If you follow me on Twitter, you know my first attempt of this will be with the Kennedy Assassination. I was four years old (OK, do the math to figure out how old I am), and don’t remember anything about it. I do remember when RFK was shot, and I do remember the King Assassination-both vividly. I’ve also been to Dealy Plaza several times and I’m always amazed at how small it is and that it looks like any intersection in America. I’ve stood on the famous grassy knoll, and I’ve been on the 6th Floor of the Texas School Book Depository, and stood next to the sniper’s nest. It’s very difficult to describe…

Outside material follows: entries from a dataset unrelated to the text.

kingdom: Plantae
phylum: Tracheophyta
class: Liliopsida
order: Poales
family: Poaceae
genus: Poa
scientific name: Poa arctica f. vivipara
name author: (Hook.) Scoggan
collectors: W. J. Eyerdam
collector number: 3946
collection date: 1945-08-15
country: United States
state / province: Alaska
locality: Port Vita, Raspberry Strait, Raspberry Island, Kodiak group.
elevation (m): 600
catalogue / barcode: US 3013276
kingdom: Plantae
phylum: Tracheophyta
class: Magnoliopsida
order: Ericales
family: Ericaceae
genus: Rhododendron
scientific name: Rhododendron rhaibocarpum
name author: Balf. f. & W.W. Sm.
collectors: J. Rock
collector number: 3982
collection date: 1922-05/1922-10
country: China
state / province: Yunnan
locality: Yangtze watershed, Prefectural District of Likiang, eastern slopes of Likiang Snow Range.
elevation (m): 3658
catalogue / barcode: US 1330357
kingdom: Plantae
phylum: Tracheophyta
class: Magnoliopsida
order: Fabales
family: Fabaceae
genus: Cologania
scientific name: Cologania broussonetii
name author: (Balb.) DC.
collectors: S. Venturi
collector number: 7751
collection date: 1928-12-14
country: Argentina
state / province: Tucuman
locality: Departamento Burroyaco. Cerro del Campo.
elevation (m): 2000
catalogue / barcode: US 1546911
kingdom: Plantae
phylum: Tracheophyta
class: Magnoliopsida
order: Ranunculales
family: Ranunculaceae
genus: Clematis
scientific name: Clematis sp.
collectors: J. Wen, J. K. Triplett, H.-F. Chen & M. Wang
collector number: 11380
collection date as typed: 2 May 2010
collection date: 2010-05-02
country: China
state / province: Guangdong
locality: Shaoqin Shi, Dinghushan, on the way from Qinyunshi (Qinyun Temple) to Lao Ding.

So, why not use Streetview to show students the actual physical layout.? Why not take them down the assassination route? Why not tell them the story, but also show them? With Streetview we can do this. Here is an embedded map from Streetview, and of Dealy Plaza:
I’ve started you out facing the Book Depository. Move up to see the 6th floor window where Oswald allegedly was (its directly to the right of the three lights of the traffic signal). You can even zoom in, and get a really sinister feeling. Zoom back out, move down the street by clicking on the arrows in the yellow paths (how cool is that?) and locate the grassy knoll to the right. If you are good, you’ll see an X on the street that a local tour guide paints on the street to mark the location of the fatal shot. People stand on this spot when there is no traffic and take a photograph up at the 6th floor.
I’ve done that myself. Let me tell you, it sends absolute chills up your spine.
You can open Streetview by going to Google Maps and clicking on the Streetview icon. A Google login is not required to use Google Streetview so that’s good. Additionally, if you would like to the embed the video as I have, click on the Link to this Page link, and the code will be there. Embed in a blog or a wiki, or yes, even a Google Earth placemark (v4.2 on the PC side, sorry Mac users).
Think of the possibilities for this subject…could you have multiple Streetview maps embedded in a wiki that would enable kids to travel the assassination route? Engaging? Certainly. Would this improve learning history?
In the next several weeks, I’ll build out some lessons which utilize different media tools that enable educators to create mixed media learning environments. I hope that you will join me, and suggest strategies and tools for this project.